▸ DESCRIPTION OF THE TASK:
All of the records below are to be output exactly; no image belongs in the result.

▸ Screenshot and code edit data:
[Start of Attachment]

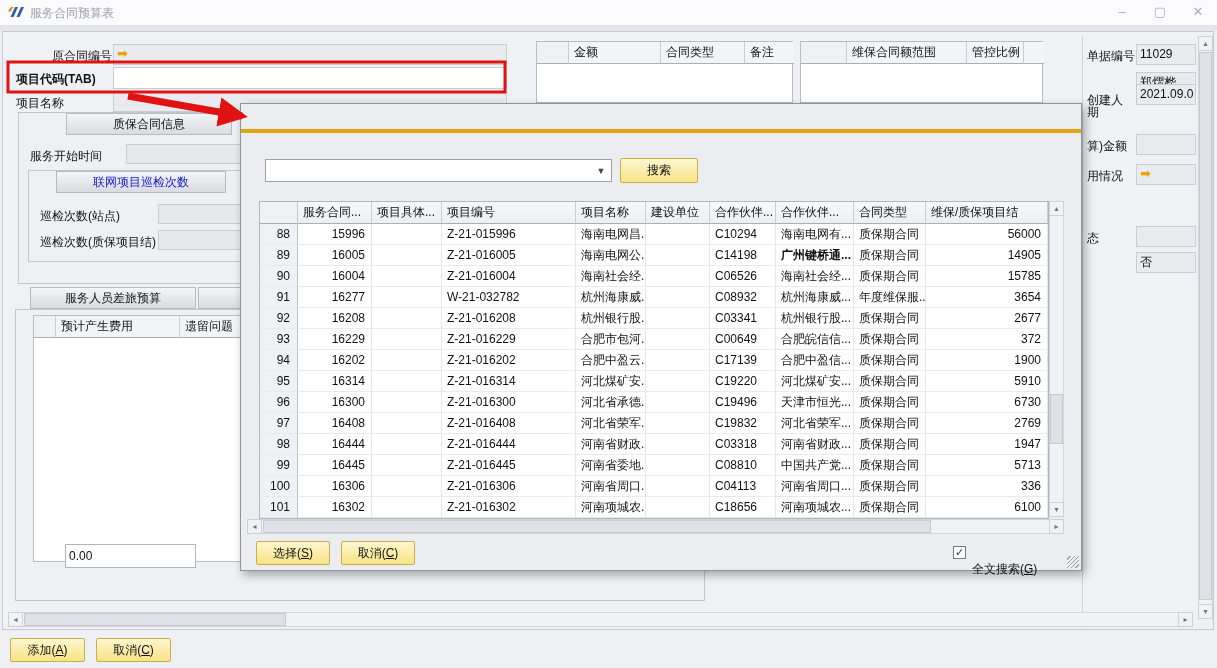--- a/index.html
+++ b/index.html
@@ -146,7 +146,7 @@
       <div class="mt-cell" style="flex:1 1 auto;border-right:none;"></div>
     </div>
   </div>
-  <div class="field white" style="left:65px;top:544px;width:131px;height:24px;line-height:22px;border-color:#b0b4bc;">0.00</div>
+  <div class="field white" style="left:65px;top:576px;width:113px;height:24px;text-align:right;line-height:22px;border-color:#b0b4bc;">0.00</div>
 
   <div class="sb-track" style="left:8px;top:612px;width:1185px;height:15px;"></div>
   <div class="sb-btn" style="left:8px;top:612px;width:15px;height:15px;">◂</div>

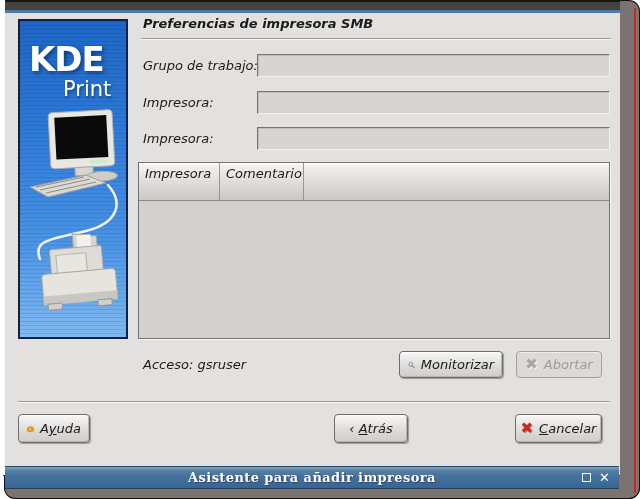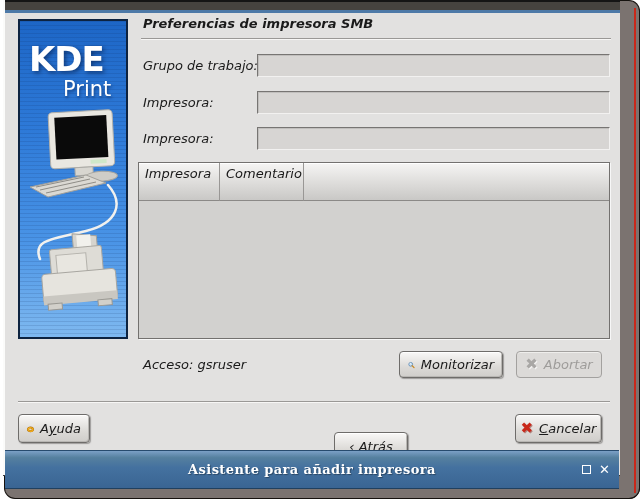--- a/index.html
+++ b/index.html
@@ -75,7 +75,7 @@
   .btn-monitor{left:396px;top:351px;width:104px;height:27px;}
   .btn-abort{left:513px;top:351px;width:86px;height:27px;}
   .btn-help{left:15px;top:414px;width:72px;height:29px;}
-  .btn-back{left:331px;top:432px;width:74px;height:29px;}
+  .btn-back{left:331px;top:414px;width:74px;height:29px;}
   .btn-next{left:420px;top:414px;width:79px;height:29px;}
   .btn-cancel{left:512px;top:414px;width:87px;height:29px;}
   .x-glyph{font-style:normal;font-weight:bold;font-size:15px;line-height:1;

[End of Attachment]

▸ TASK OUTPUT:
--- a/index.html
+++ b/index.html
@@ -146,7 +146,7 @@
       <div class="mt-cell" style="flex:1 1 auto;border-right:none;"></div>
     </div>
   </div>
-  <div class="field white" style="left:65px;top:544px;width:131px;height:24px;line-height:22px;border-color:#b0b4bc;">0.00</div>
+  <div class="field white" style="left:65px;top:576px;width:113px;height:24px;text-align:right;line-height:22px;border-color:#b0b4bc;">0.00</div>
 
   <div class="sb-track" style="left:8px;top:612px;width:1185px;height:15px;"></div>
   <div class="sb-btn" style="left:8px;top:612px;width:15px;height:15px;">◂</div>

--- a/index.html
+++ b/index.html
@@ -75,7 +75,7 @@
   .btn-monitor{left:396px;top:351px;width:104px;height:27px;}
   .btn-abort{left:513px;top:351px;width:86px;height:27px;}
   .btn-help{left:15px;top:414px;width:72px;height:29px;}
-  .btn-back{left:331px;top:432px;width:74px;height:29px;}
+  .btn-back{left:331px;top:414px;width:74px;height:29px;}
   .btn-next{left:420px;top:414px;width:79px;height:29px;}
   .btn-cancel{left:512px;top:414px;width:87px;height:29px;}
   .x-glyph{font-style:normal;font-weight:bold;font-size:15px;line-height:1;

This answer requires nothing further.